→ **Work request**: An exact copy of the records below is required, and it must contain no pictures.

(Recorded data)
···

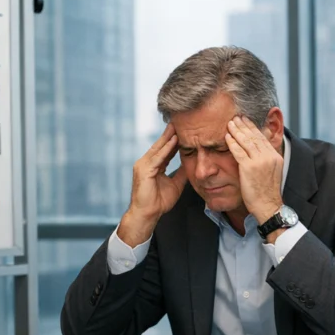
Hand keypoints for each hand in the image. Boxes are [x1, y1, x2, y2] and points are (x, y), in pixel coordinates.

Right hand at [117, 123, 188, 246]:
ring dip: (169, 137)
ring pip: (158, 148)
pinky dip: (166, 148)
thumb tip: (191, 164)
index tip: (184, 129)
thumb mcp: (175, 184)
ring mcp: (143, 165)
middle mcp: (146, 162)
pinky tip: (174, 140)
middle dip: (171, 133)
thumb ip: (181, 173)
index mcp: (152, 166)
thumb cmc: (158, 202)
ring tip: (178, 125)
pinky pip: (157, 157)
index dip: (174, 139)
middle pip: (160, 145)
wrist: (147, 215)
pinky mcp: (144, 170)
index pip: (165, 149)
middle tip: (181, 120)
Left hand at [225, 116, 283, 223]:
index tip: (245, 120)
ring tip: (230, 123)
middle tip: (236, 117)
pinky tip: (226, 136)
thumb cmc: (265, 192)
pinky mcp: (249, 168)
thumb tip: (256, 150)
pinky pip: (239, 152)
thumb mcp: (270, 172)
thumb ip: (264, 160)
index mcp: (275, 157)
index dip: (253, 128)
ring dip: (237, 131)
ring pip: (247, 142)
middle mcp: (269, 157)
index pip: (262, 138)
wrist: (268, 206)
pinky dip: (232, 143)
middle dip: (244, 125)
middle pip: (255, 136)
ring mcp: (260, 162)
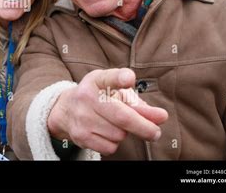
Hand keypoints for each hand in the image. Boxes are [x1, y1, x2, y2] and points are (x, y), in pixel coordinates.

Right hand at [47, 68, 167, 155]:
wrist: (65, 109)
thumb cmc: (99, 97)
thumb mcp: (115, 92)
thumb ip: (139, 103)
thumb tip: (161, 117)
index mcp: (98, 80)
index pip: (110, 78)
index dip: (120, 78)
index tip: (128, 79)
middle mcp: (87, 96)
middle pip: (122, 116)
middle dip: (143, 127)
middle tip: (155, 133)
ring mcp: (82, 117)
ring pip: (119, 134)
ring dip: (124, 133)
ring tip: (114, 124)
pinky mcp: (80, 135)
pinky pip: (110, 147)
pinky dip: (114, 144)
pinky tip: (105, 133)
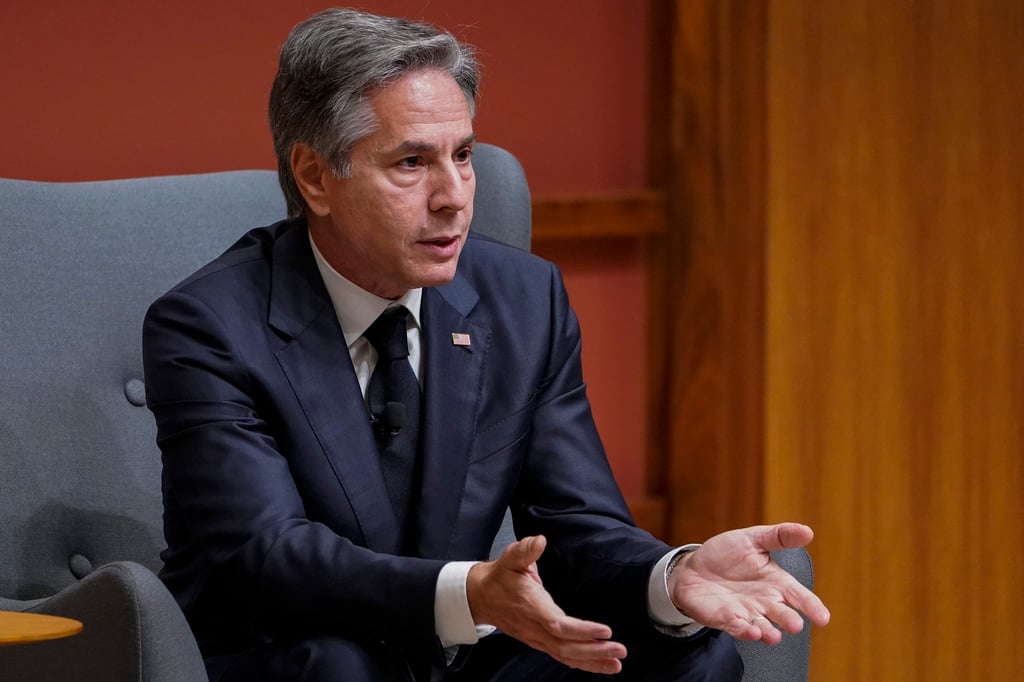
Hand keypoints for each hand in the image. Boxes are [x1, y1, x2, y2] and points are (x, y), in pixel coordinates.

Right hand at [467, 535, 626, 673]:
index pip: (558, 624)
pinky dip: (583, 664)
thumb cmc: (501, 576)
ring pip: (566, 656)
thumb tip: (540, 541)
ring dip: (592, 661)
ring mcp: (537, 638)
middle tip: (619, 649)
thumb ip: (525, 550)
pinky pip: (563, 657)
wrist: (481, 596)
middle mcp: (535, 627)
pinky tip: (601, 665)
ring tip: (616, 663)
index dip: (582, 630)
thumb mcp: (510, 557)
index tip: (605, 631)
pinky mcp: (540, 642)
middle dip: (594, 650)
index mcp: (531, 606)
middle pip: (566, 646)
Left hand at [668, 523, 830, 643]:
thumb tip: (807, 531)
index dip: (811, 606)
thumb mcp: (752, 539)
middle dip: (790, 620)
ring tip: (774, 635)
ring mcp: (746, 612)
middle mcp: (764, 601)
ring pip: (762, 626)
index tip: (823, 617)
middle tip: (796, 625)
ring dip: (768, 631)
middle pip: (782, 614)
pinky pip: (737, 628)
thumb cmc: (726, 554)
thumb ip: (779, 536)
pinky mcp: (726, 619)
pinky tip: (751, 631)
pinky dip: (745, 631)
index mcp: (775, 582)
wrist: (693, 567)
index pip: (798, 595)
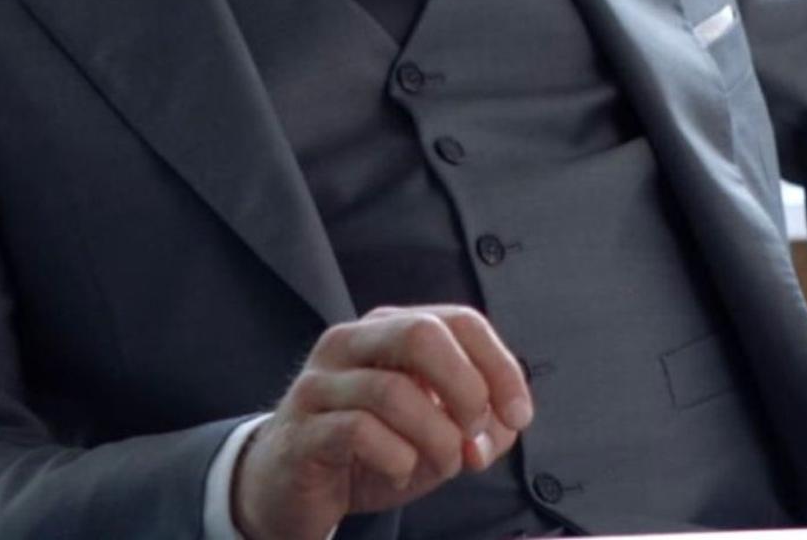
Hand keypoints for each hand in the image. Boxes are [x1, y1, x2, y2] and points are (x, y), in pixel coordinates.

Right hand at [232, 304, 533, 539]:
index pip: (459, 320)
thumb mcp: (431, 431)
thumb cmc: (368, 450)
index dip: (500, 366)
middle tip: (473, 437)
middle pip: (421, 334)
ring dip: (436, 439)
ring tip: (442, 465)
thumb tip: (506, 423)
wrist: (288, 485)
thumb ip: (474, 422)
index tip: (519, 415)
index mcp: (388, 329)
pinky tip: (399, 472)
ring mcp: (321, 382)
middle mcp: (351, 342)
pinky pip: (359, 431)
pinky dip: (397, 459)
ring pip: (394, 390)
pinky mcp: (303, 428)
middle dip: (465, 389)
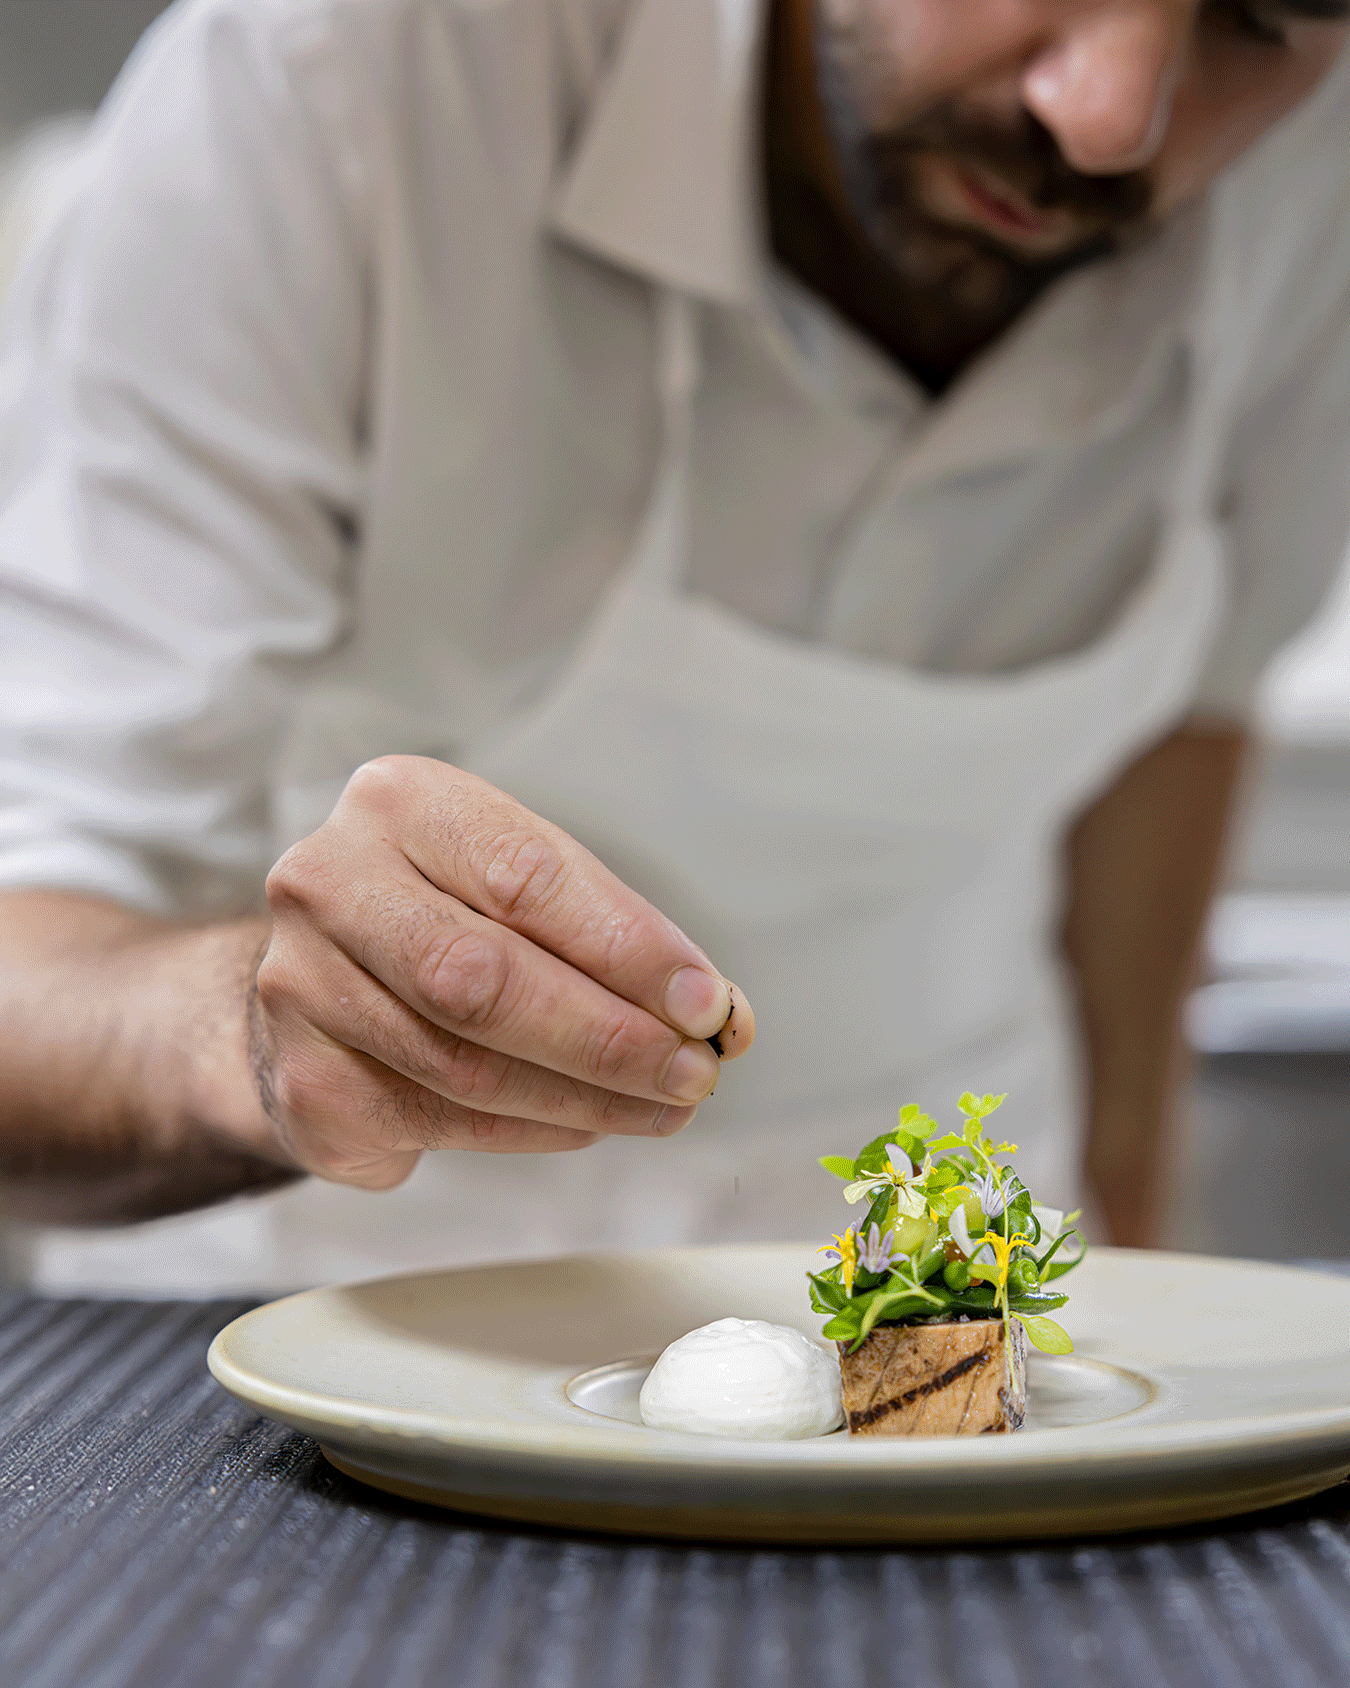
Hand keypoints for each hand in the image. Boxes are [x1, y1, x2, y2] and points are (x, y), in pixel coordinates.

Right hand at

···

→ **Expected answer**:
Hand keypoints for each hand in the image. Boxes are [x1, y1, x2, y2] and points are (x, y), in pixel coordinates.

Right hand at [117, 123, 188, 246]:
ring dip: (169, 137)
ring pip: (158, 148)
pinky dip: (166, 148)
thumb tip: (191, 164)
index tip: (184, 129)
thumb mcp: (175, 184)
ring mcp: (143, 165)
middle mcp: (146, 162)
pinky tip: (174, 140)
middle dip: (171, 133)
thumb ip: (181, 173)
index mcp: (152, 166)
thumb cmc: (158, 202)
ring tip: (178, 125)
pinky pip: (157, 157)
index dip: (174, 139)
middle pip: (160, 145)
wrist: (147, 215)
pinky mcp: (144, 170)
index pip: (165, 149)
middle tip: (181, 120)
Left hand at [225, 116, 283, 223]:
index tip: (245, 120)
ring tip: (230, 123)
middle tip: (236, 117)
pinky tip: (226, 136)
thumb cmc: (265, 192)
pinky mcp: (249, 168)
thumb tip: (256, 150)
pinky pip: (239, 152)
thumb mcp: (270, 172)
thumb ip: (264, 160)
index mcp: (275, 157)
index dip: (253, 128)
ring dip: (237, 131)
ring pip: (247, 142)
middle mcp: (269, 157)
index pip: (262, 138)
wrist: (268, 206)
pinky dip: (232, 143)
middle dip: (244, 125)
middle pip: (255, 136)
ring mcp: (260, 162)
Hand keypoints for each hand in the image. Boxes are [x1, y1, x2, y2] and points are (x, y), in pixel coordinates.

Right hand at [47, 68, 167, 155]:
wrist: (65, 109)
thumb cmc: (99, 97)
thumb mcp: (115, 92)
thumb ip: (139, 103)
thumb tip: (161, 117)
index mcp: (98, 80)
index pip: (110, 78)
index dip: (120, 78)
index tip: (128, 79)
middle mcp: (87, 96)
middle pip: (122, 116)
middle dip: (143, 127)
middle tip: (155, 133)
ring mcp: (82, 117)
ring pip: (119, 134)
ring dip: (124, 133)
ring tip: (114, 124)
pinky mcp: (80, 135)
pinky pip: (110, 147)
pinky dip: (114, 144)
pinky tip: (105, 133)
Hand keypoints for each hand in the image. Boxes are [x1, y1, x2, y2] and points are (x, y), in pixel coordinates.

Right hand at [467, 535, 626, 673]:
index pip: (558, 624)
pinky dip: (583, 664)
thumb cmc: (501, 576)
ring pip: (566, 656)
thumb tip: (540, 541)
ring dip: (592, 661)
ring mcp: (537, 638)
middle tip: (619, 649)
thumb ip: (525, 550)
pinky pip: (563, 657)
wrist: (481, 596)
middle mcp: (535, 627)
pinky tip: (601, 665)
ring tip: (616, 663)
index dip: (582, 630)
thumb mcp: (510, 557)
index tip: (605, 631)
pinky mcp: (540, 642)
middle dip: (594, 650)
index mcp: (531, 606)
middle pip: (566, 646)
Left hand at [668, 523, 830, 643]:
thumb tip: (807, 531)
index dip: (811, 606)
thumb mcp: (752, 539)
middle dip: (790, 620)
ring tip: (774, 635)
ring mcp: (746, 612)
middle mcp: (764, 601)
ring pip: (762, 626)
index tip: (823, 617)
middle tip: (796, 625)
ring dip: (768, 631)
middle pip: (782, 614)
pinky pip: (737, 628)
thumb cmc: (726, 554)
thumb ip: (779, 536)
pinky mcp: (726, 619)
pinky tip: (751, 631)
pinky dip: (745, 631)
index mcp: (775, 582)
wrist: (693, 567)
index pip: (798, 595)
Hand keypoints for each hand in the image. Boxes are [x1, y1, x2, y2] and points are (x, y), in pixel coordinates.

Right hand at [232, 304, 533, 539]:
index pip: (459, 320)
thumb mcp: (431, 431)
thumb cmc: (368, 450)
index dip: (500, 366)
middle tip: (473, 437)
middle pip: (421, 334)
ring dip: (436, 439)
ring tip: (442, 465)
thumb tip: (506, 423)
wrist: (288, 485)
thumb ip: (474, 422)
index tip: (519, 415)
index mcp: (388, 329)
pinky tip: (399, 472)
ring mcp: (321, 382)
middle mcp: (351, 342)
pinky pip: (359, 431)
pinky dip: (397, 459)
ring pip: (394, 390)
pinky mcp: (303, 428)
middle dip: (465, 389)
Hand keypoints for each hand in the image. Boxes are [x1, y1, x2, y2] and points are (x, y), in pixel coordinates.

Right hand at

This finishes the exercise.